### [TASK DETAILS]
Count the lines in the items below that contain the word "majority", matching case exactly. Give only the number.
(THE INPUT Opens)
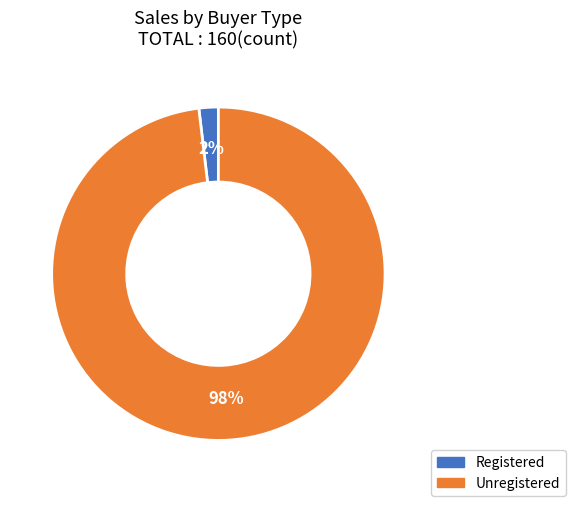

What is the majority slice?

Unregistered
(THE INPUT Closes)
(THE INPUT Opens)
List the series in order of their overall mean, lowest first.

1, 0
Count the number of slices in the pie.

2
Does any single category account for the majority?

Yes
(THE INPUT Closes)
(THE INPUT Opens)
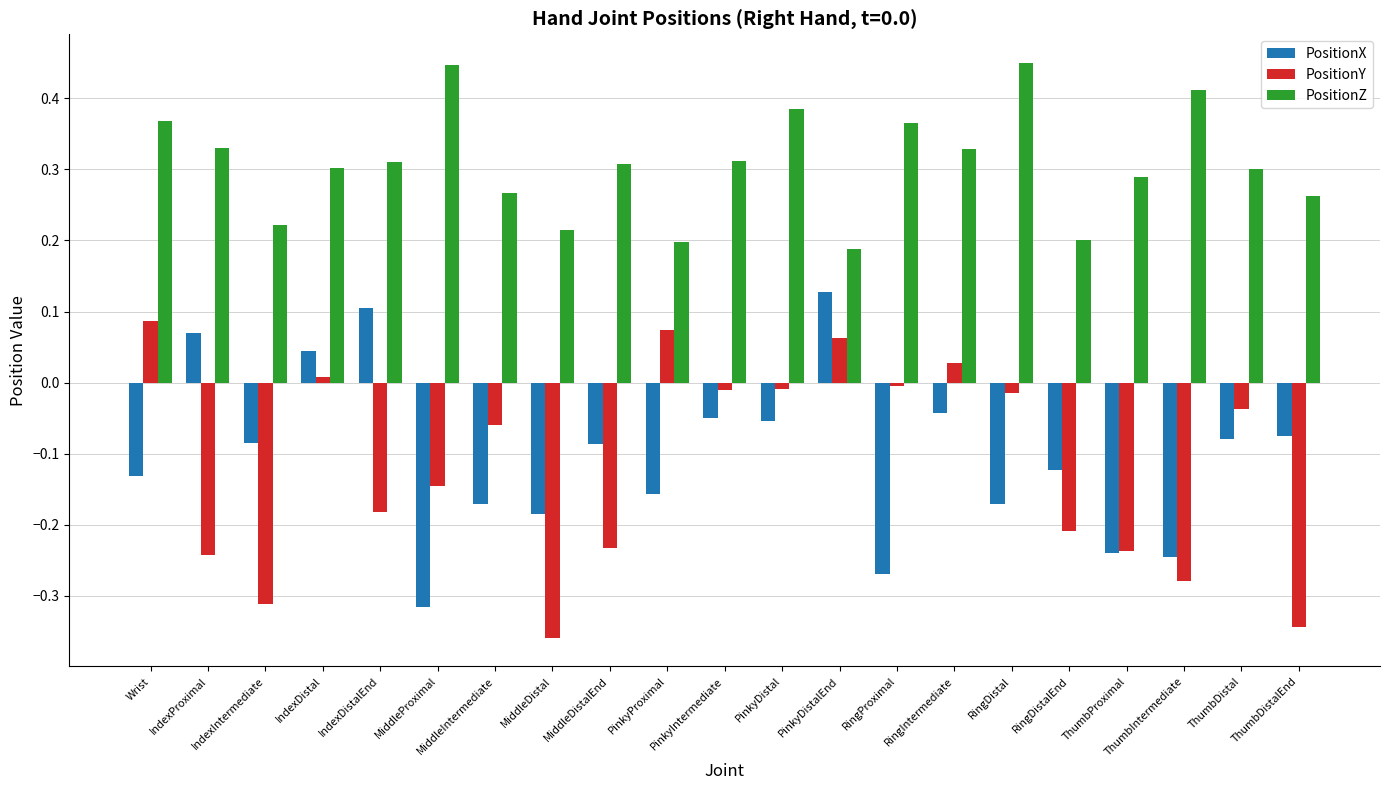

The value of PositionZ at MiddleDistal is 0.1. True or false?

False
(THE INPUT Closes)
### [THE COMPLETED TASK]
2